1Institute of Biomedical Sciences, National Chung Hsing University, 250 Kuo-Kuang Road, Taichung 40227, Taiwan
2Department of Fragrance and Cosmetic Science, Kaohsiung Medical University, Kaohsiung 80708, Taiwan
3Department of Dermatology, Taichung Veterans General Hospital, Taichung 40705, Taiwan
4Department of Medicine, National Yang-Ming University School of Medicine, Taipei 11221, Taiwan
5Department of Biological Science and Technology, China Medical University, Taichung 40402, Taiwan
6Department of Medical Laboratory Science and Biotechnology, Central Taiwan University of Science and Technology, Taichung 40601, Taiwan
7School of Medical and Health Sciences, Fooyin University, Kaohsiung 83102, Taiwan
8Agricultural Biotechnology Center, National Chung Hsing University, Taichung 40227, Taiwan
9Graduate Institute of Basic Medical Science, China Medical University, Taichung 40402, Taiwan

Received 9 November 2012; Accepted 5 February 2013

Academic Editor: Shu-Ming Wang

Copyright © 2013 Shu-Yi Yang et al.
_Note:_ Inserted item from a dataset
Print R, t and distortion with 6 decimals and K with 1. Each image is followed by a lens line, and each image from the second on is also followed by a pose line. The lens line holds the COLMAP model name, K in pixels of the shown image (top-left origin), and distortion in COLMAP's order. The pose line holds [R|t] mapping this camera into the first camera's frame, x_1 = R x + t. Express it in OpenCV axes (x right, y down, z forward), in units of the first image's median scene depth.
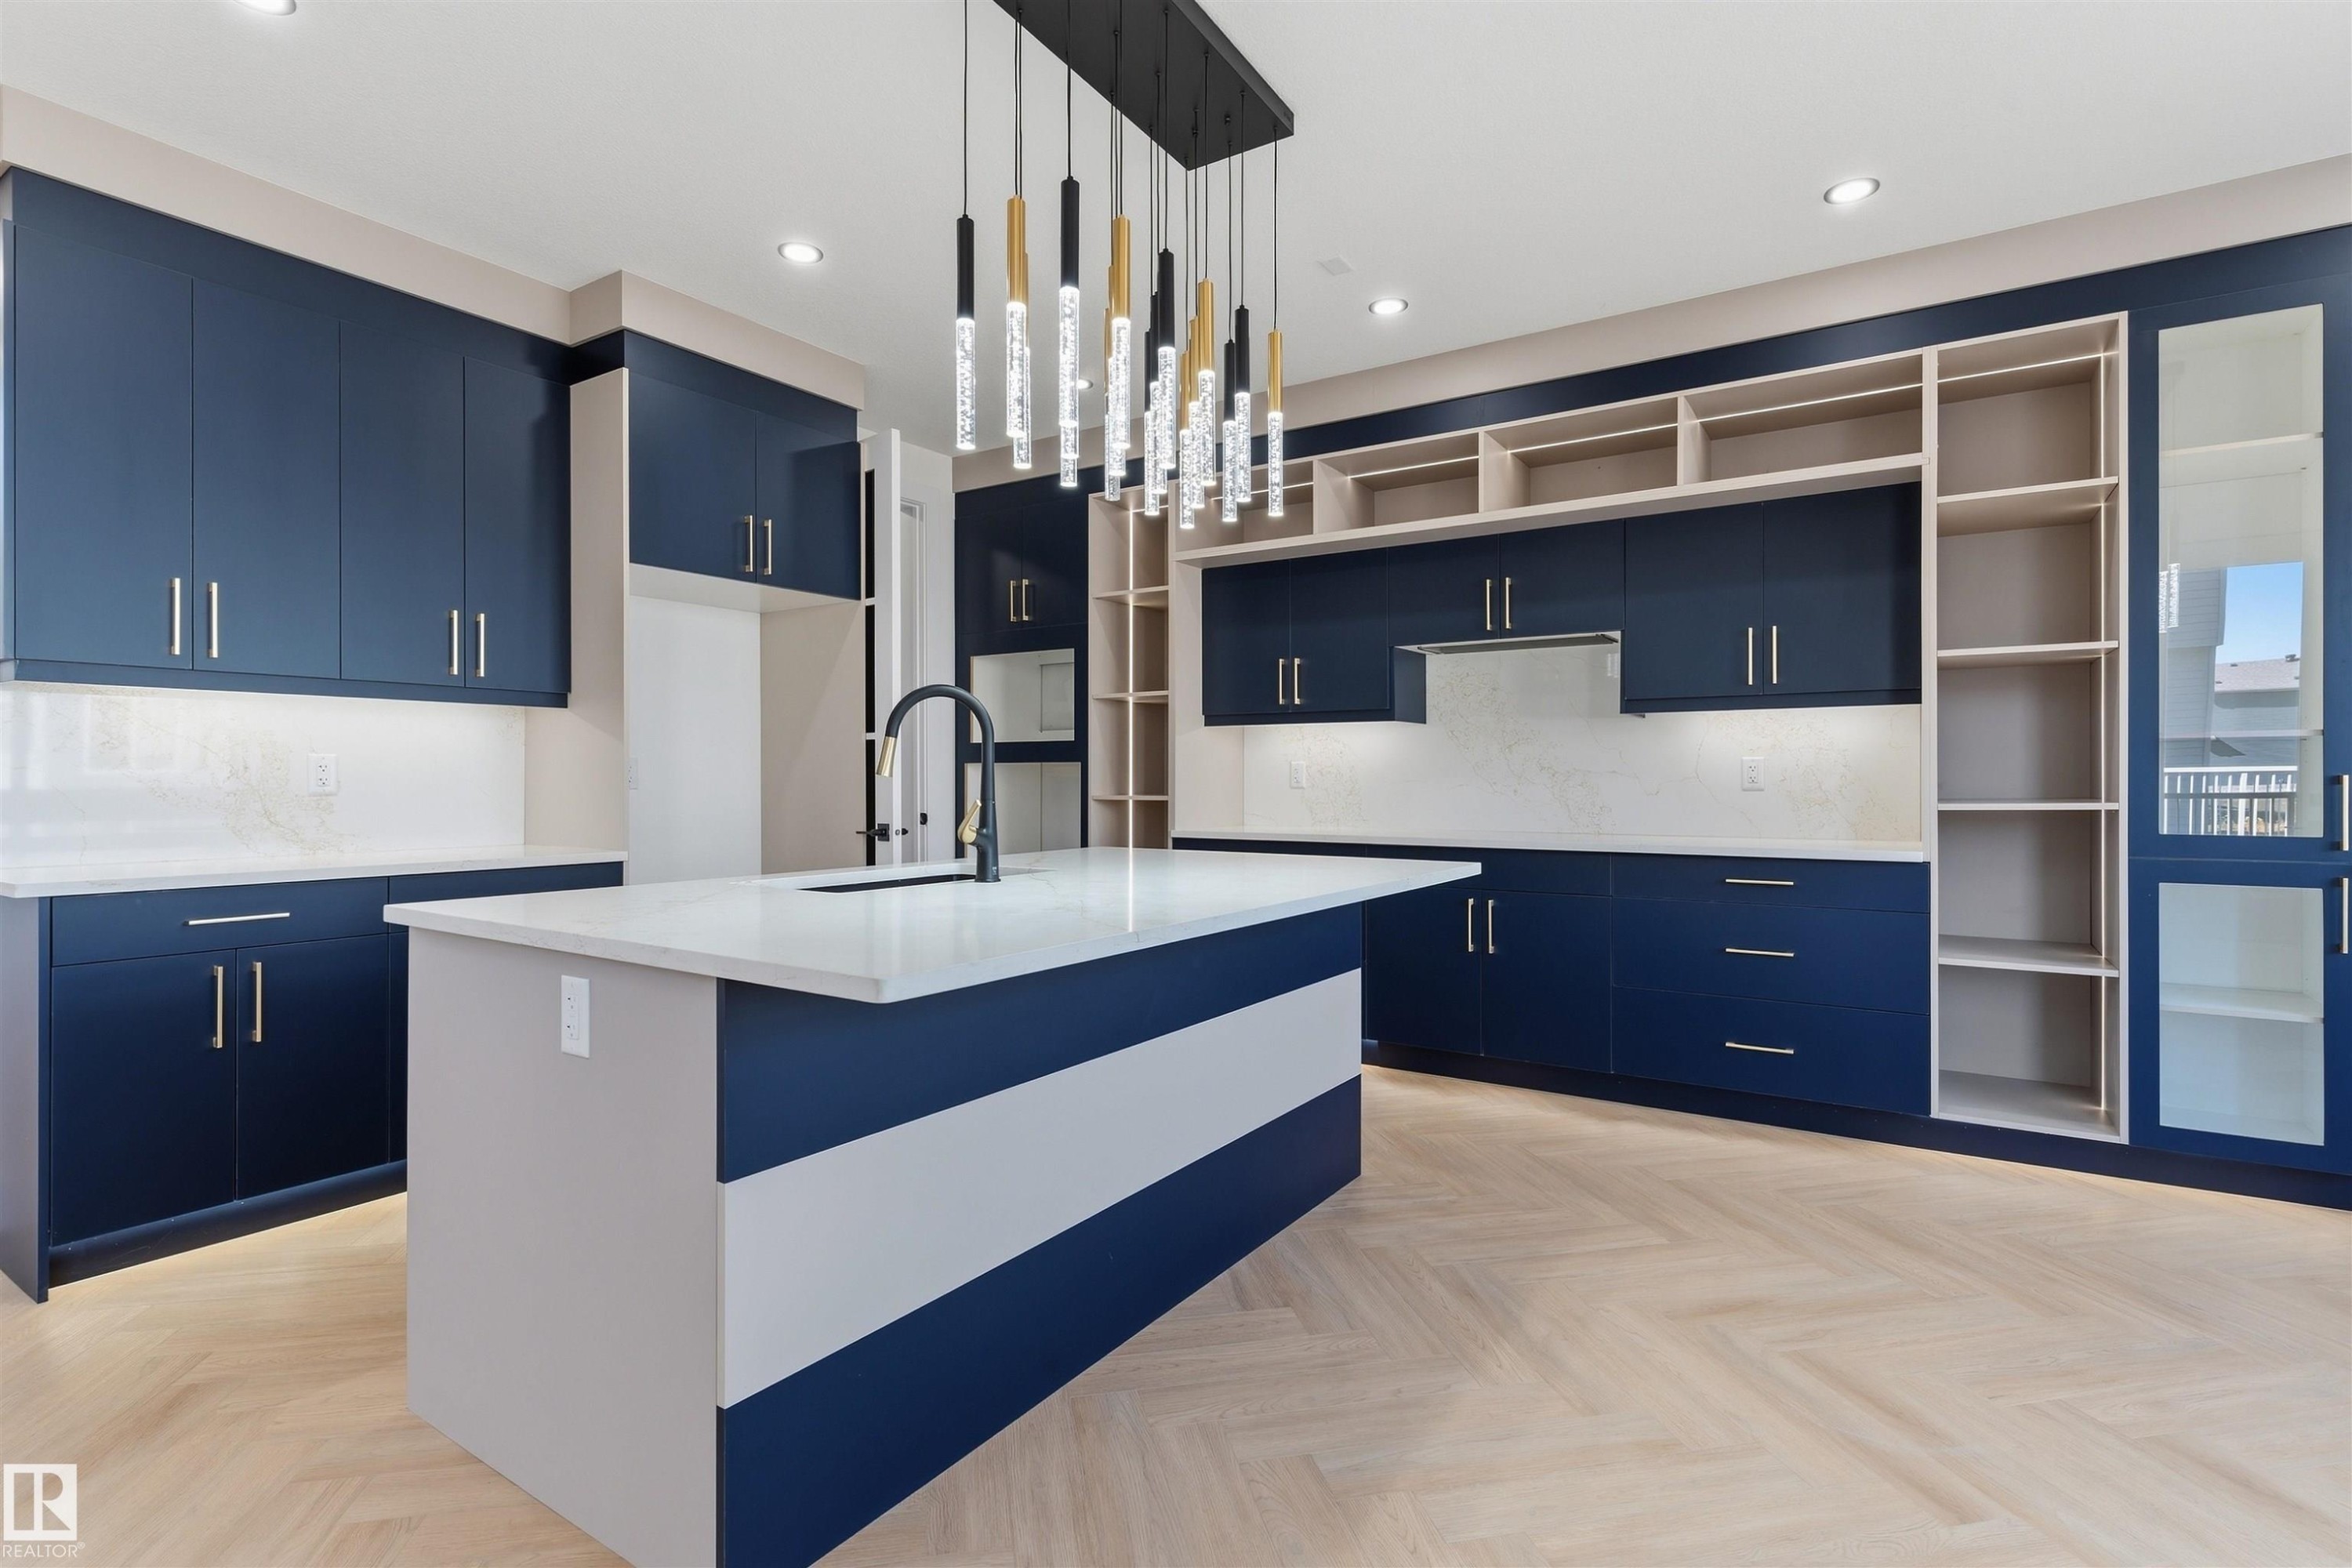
lens RADIAL K [[1114.1, 0, 1183.6], [0, 1114.1, 776.7], [0, 0, 1]] dist [-0.000949, 0.002005]
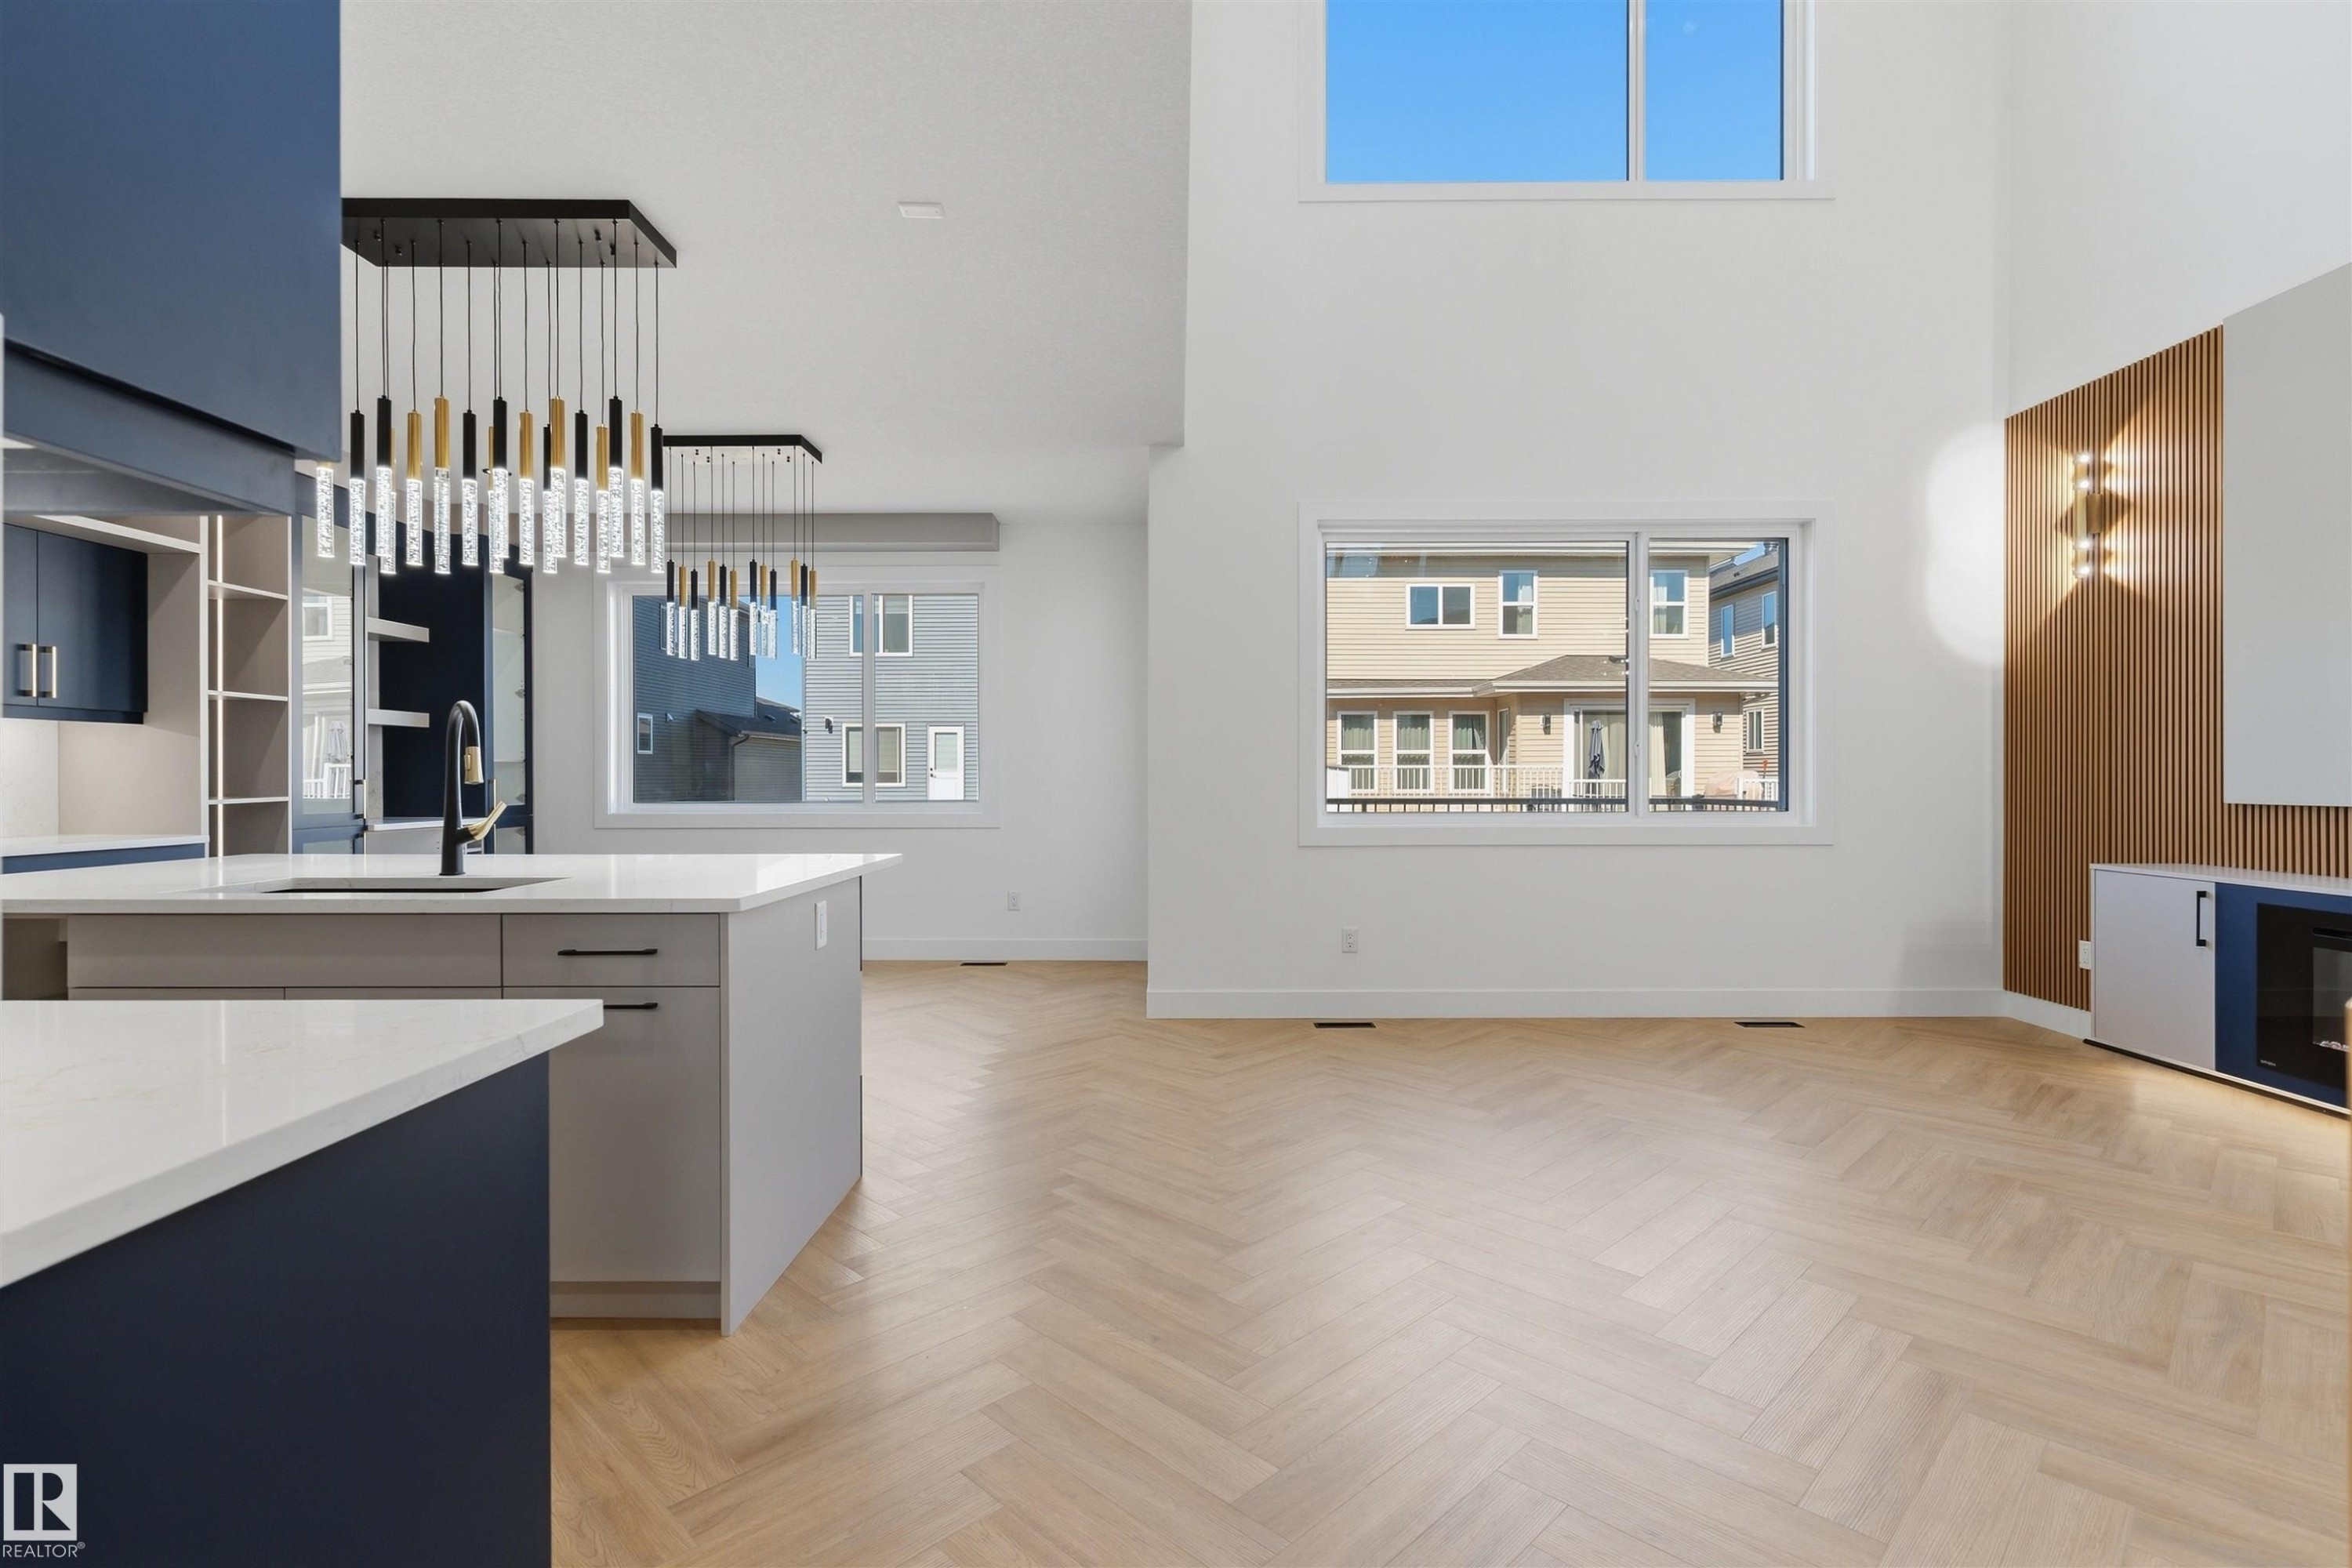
lens RADIAL K [[1114.1, 0, 1164.7], [0, 1114.1, 782.5], [0, 0, 1]] dist [-0.000949, 0.002005]
pose [[-0.536970, -0.003158, 0.843595, -1.128742], [-0.001019, 0.999995, 0.003095, -0.003662], [-0.843601, 0.000803, -0.536971, 0.733924]]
This is an open access article distributed under the Creative Commons Attribution License, which permits unrestricted use, distribution, and reproduction in any medium, provided the original work is properly cited.

Abstract

Subamolide B is a butanolide isolated from Cinnamomum subavenium, a medicinal plant traditionally used to treat various ailments including carcinomatous swelling. We herein reported for the first time that subamolide B potently induced cytotoxicity against diverse human skin cancer cell lines while sparing nonmalignant cells. Mechanistic studies on human cutaneous squamous cell carcinoma (SCC) cell line SCC12 highlighted the involvement of apoptosis in subamolide B-induced cytotoxicity, as evidenced by the activation of caspases-8, -9, -4, and -3, the increase in annexin V-positive population, and the partial restoration of cell viability by cotreatment with the pan-caspase inhibitor z-VAD-fmk. Additionally, subamolide B evoked cell death pathways mediated by FasL/Fas, mitochondria, and endoplasmic reticulum (ER) stress, as supported by subamolide B-induced FasL upregulation, BCL-2 suppression/cytosolic release of cytochrome c, and UPR activation/CHOP upregulation, respectively. Noteworthy, ectopic expression of c- or dominant-negative mutant of FADD failed to impair subamolide B-induced cytotoxicity, whereas BCL-2 overexpression or CHOP depletion greatly rescued subamolide B-stimulated cells. Collectively, these results underscored the central role of mitochondrial and CHOP-mediated cell death pathways in subamolide B-induced cytotoxicity. Our findings further implicate the potential of subamolide B for cutaneous SCC therapy or as a lead compound for developing novel chemotherapeutic agents.